Recently, I came to the realization that I seem to (sub-consciously) always order this dish when I go to a Chinese restaurant that I have never been to before. I guess it would make it my "measure of a restaurant" dish.
For a simple, straight-forward preparation, I have encountered some variables.
- May vary - but in a deconstruction - its base should always yield: egg, cabbage, green onion, black ear fungus and of course pork. Have you seen anything else added to this base? To detriment? I have seen bean sprouts, celery, bamboo shoot, and even straight onion.
- 2 schools:
(1) "Lets just use some flour tortillas." Which is ok by me as long as they are heated, reasonably thin, and tasty.

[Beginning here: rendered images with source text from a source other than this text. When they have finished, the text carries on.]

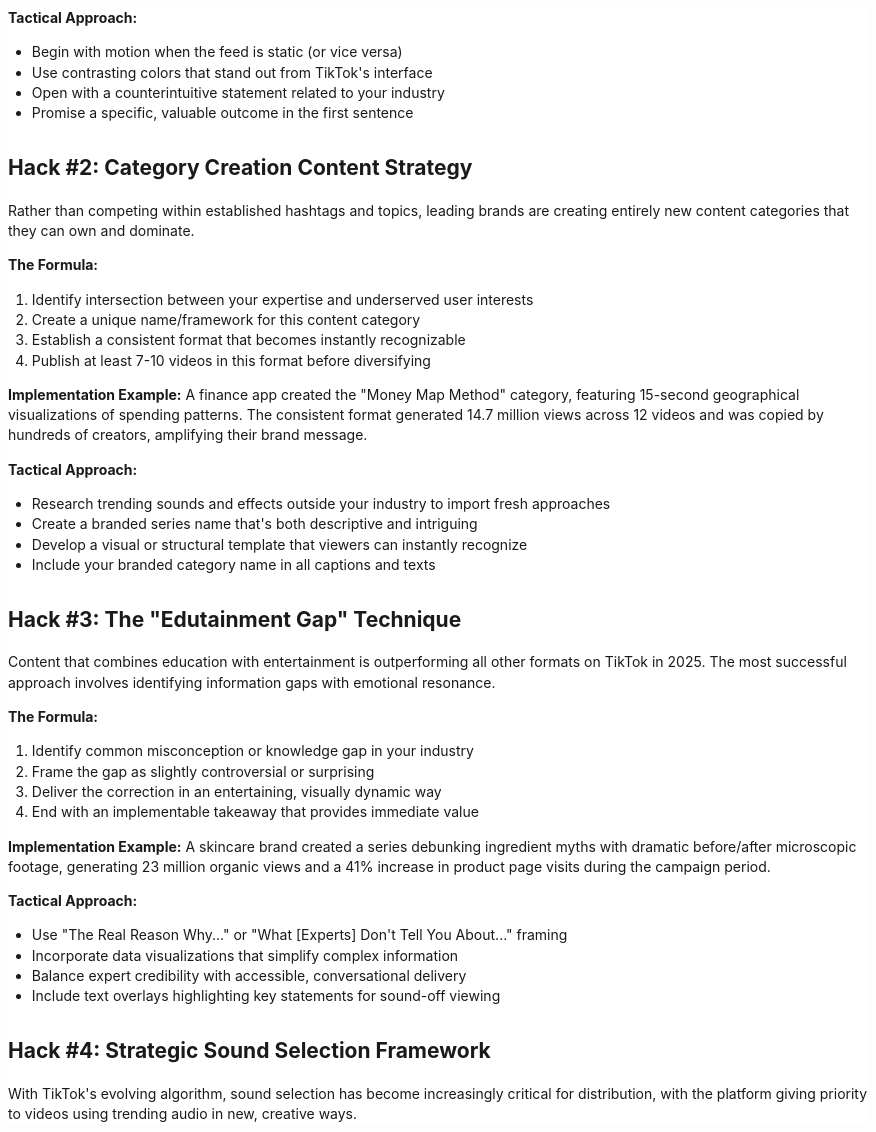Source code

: **Tactical Approach:**
- Begin with motion when the feed is static (or vice versa)
- Use contrasting colors that stand out from TikTok's interface
- Open with a counterintuitive statement related to your industry
- Promise a specific, valuable outcome in the first sentence

## Hack #2: Category Creation Content Strategy

Rather than competing within established hashtags and topics, leading brands are creating entirely new content categories that they can own and dominate.

**The Formula:**
1. Identify intersection between your expertise and underserved user interests
2. Create a unique name/framework for this content category
3. Establish a consistent format that becomes instantly recognizable
4. Publish at least 7-10 videos in this format before diversifying

**Implementation Example:**
A finance app created the "Money Map Method" category, featuring 15-second geographical visualizations of spending patterns. The consistent format generated 14.7 million views across 12 videos and was copied by hundreds of creators, amplifying their brand message.

**Tactical Approach:**
- Research trending sounds and effects outside your industry to import fresh approaches
- Create a branded series name that's both descriptive and intriguing
- Develop a visual or structural template that viewers can instantly recognize
- Include your branded category name in all captions and texts

## Hack #3: The "Edutainment Gap" Technique

Content that combines education with entertainment is outperforming all other formats on TikTok in 2025. The most successful approach involves identifying information gaps with emotional resonance.

**The Formula:**
1. Identify common misconception or knowledge gap in your industry
2. Frame the gap as slightly controversial or surprising
3. Deliver the correction in an entertaining, visually dynamic way
4. End with an implementable takeaway that provides immediate value

**Implementation Example:**
A skincare brand created a series debunking ingredient myths with dramatic before/after microscopic footage, generating 23 million organic views and a 41% increase in product page visits during the campaign period.

**Tactical Approach:**
- Use "The Real Reason Why..." or "What [Experts] Don't Tell You About..." framing
- Incorporate data visualizations that simplify complex information
- Balance expert credibility with accessible, conversational delivery
- Include text overlays highlighting key statements for sound-off viewing

## Hack #4: Strategic Sound Selection Framework

With TikTok's evolving algorithm, sound selection has become increasingly critical for distribution, with the platform giving priority to videos using trending audio in new, creative ways.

(2) "Extra Mile." Traditional Madarin pancakes - very thin, and brittle. Either frozen pre-made, or the best - made by the restaurant.
(Aside) Why does it always seem like pulling nails when you try to get extra pancakes?
>Sauce & Accompniments<
I have always have had served alongside. Can anyone deconstruct the differences between the two. So far what I know is:
Hoisin is considered chinese bbq sauce: its sweet, salty, syrupy and has an element of soy and star anise.
Plum is a sauce with a base of dried plums?
Please correct me.
- Raw green onion
Only served to me once on the side.
Should the Moo Shu mixture be fried sans any soy element or with a slight saucing?
What/why (is it)/where is your favorite Moo shu?